Nadler contended, "This president conspired, sought foreign interference in the 2016 election. He is openly seeking foreign interference in the 2020 election. We cannot permit that to continue."

"This is a crime in progress against the Constitution and against the American democracy," Nadler said.

On the same show, Congressman Adam Schiff, chairman of the House Intelligence Committee that held weeks of hearings on Trump's alleged wrong-doing, asked, "Why won't Republicans do their duty" to hold Trump accountable? He said if Trump's immediate predecessor, Democratic President Barack Obama, had made the same overtures to Zelenskiy for an investigation of a political opponent, "I would vote to impeach him."

Republican Sen.
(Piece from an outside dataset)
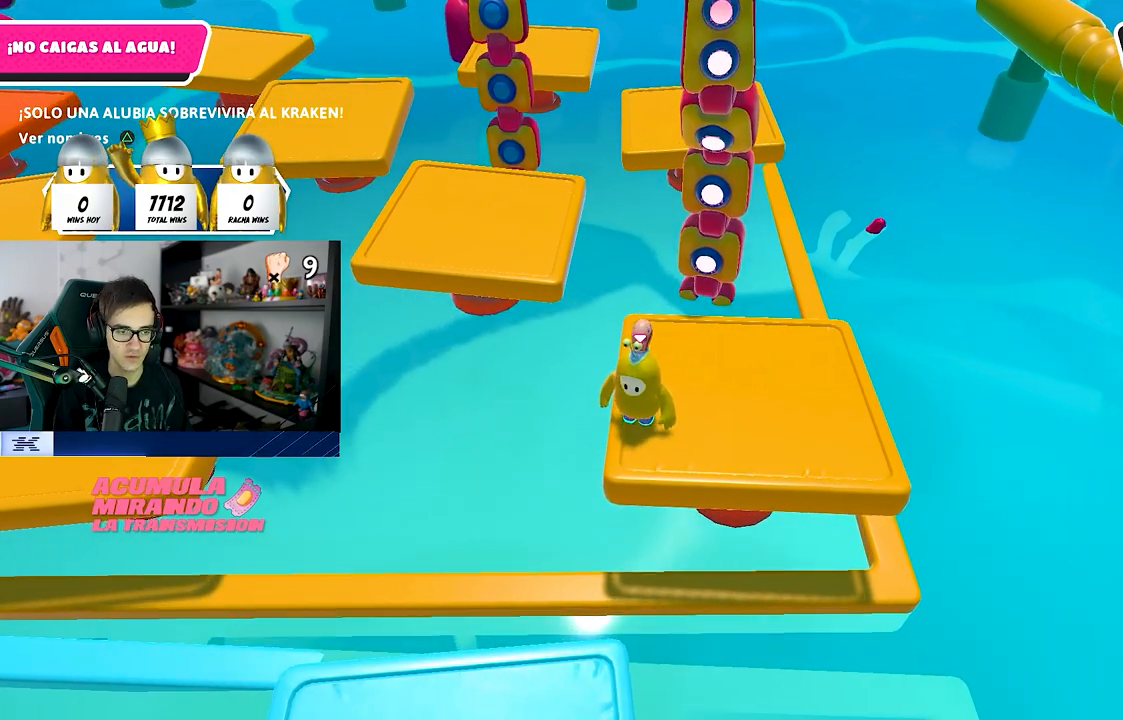
{"buttons": [], "left_stick": "center", "right_stick": "center", "events": []}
Ted Cruz, a staunch Trump supporter who would be be one of 100 jurors to hear the case against Trump at a Senate trial, contended on the same ABC show that Nadler and Schiff were engaged in "partisan attacks" against Trump and said there is "zero evidence" of a crime committed by Trump.

Cruz argued that "the House Democrats hate the president." He said it was "perfectly within the duties of the president" to ask that Zelenskiy investigate Biden and his son Hunter Biden's role as a board member of a Ukrainian natural gas company, Burisma, and a debunked theory that Ukraine meddled in the 2016 election to undermine Trump's campaign. The U.S. intelligence community concluded that Russia interfered in the election to help Trump win.

On CNN, another Trump supporter, Sen. Rand Paul, called the president's impending impeachment a "very partisan thing," saying Democrats have "decided to criminalize politics."

Trump made his request for the Biden investigations to Zelenskiy at a time when he was temporarily blocking $391 million in military aid that Ukraine wanted to help fight pro-Russian separatists in eastern Ukraine. He released the money in September without Zelenskiy opening any investigations of the Bidens.

Cruz said Trump's request to Zelenskiy for the Biden investigations was justified because the elder Biden, when he was vice president, was "publicly bragging" that he withheld aid that Ukraine wanted at the time until a prosecutor who had once investigated Burisma was fired.

Democrats say the difference between the two cases is that Biden's request for the ouster of the Ukrainian prosecutor, deemed weak on corruption by the West, was part of U.S. policy supported by the European Union, while Trump's bid for the Biden probe was linked to U.S. elections, in particular related to a 2020 rival when Trump is seeking a second term in the White House.